You: If you haven't started using IPv6 in your environment I highly recommend you take the time to educate yourself: Read a book, learn how Google did it, or sign up for the excellent IPv6 training at PICC.
Your vendors: When talking with vendors do not treat IPv6 as a "would be nice". Inform them that anything you buy this year must be IPv6 capable and can't have worse performance than IPv4. New network gear and software purchased this year will probably be in your network until 2020 or longer.
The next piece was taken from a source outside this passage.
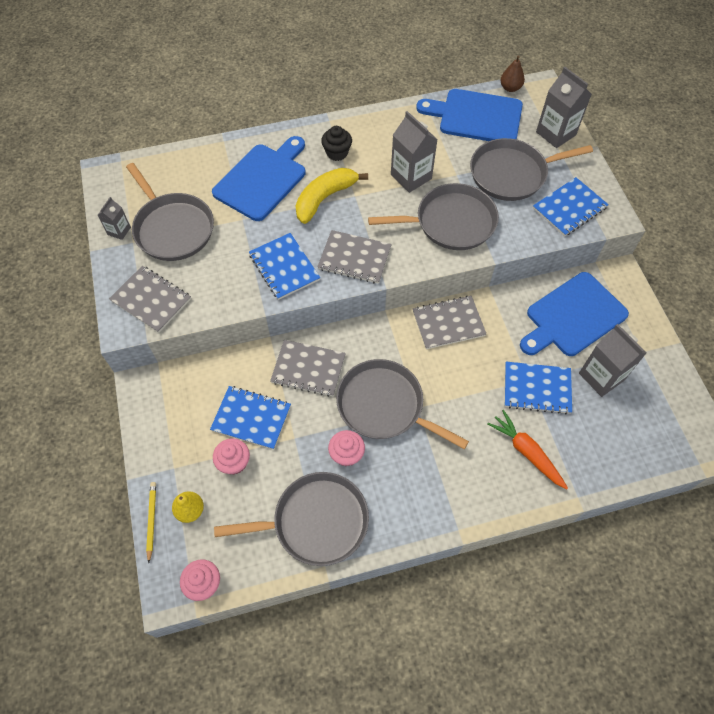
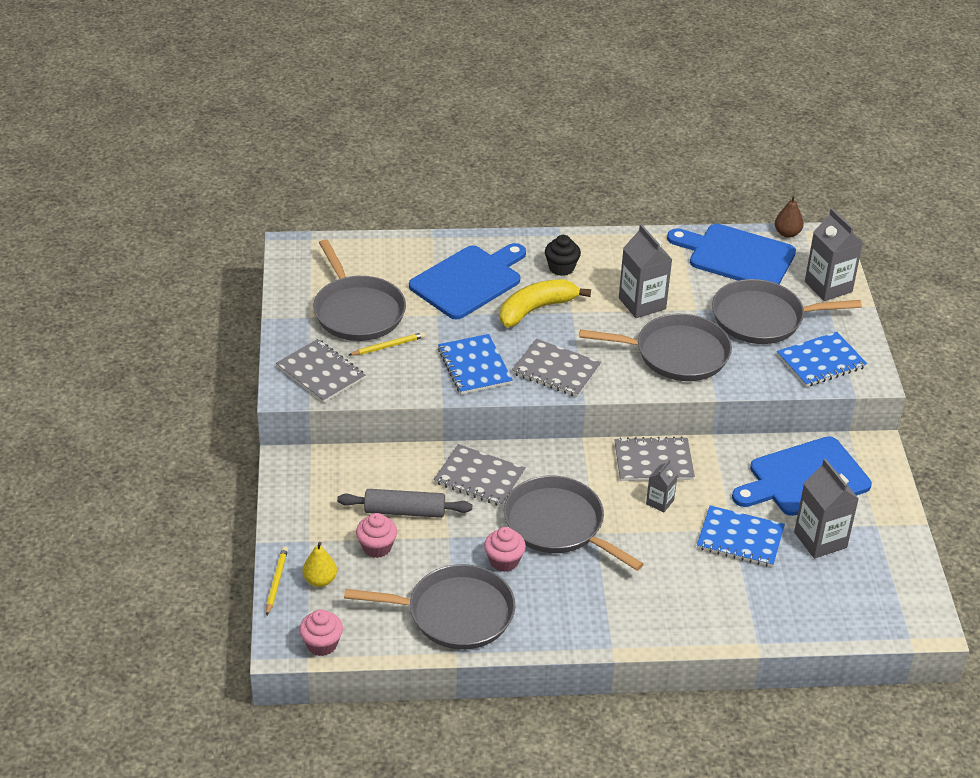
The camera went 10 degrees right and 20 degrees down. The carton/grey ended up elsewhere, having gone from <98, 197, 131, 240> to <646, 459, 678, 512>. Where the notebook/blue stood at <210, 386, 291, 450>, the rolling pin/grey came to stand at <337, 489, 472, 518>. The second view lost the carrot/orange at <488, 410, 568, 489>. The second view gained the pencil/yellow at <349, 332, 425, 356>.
If you don't think IPv6 will be in your environment this year, you have to agree it will be by 2020.
Your boss: If you need help explaining this to your boss read this fine article on IPv6 migrations (The "introduction" section is all background and history, after that is all the advice.) TLDR version: Start from your ISP to your external gateway, then work your way in enabling IPv6 carefully at each step.
Lastly... if you want a fun starter project, get it enabled at your house either via your ISP or get a free tunnel.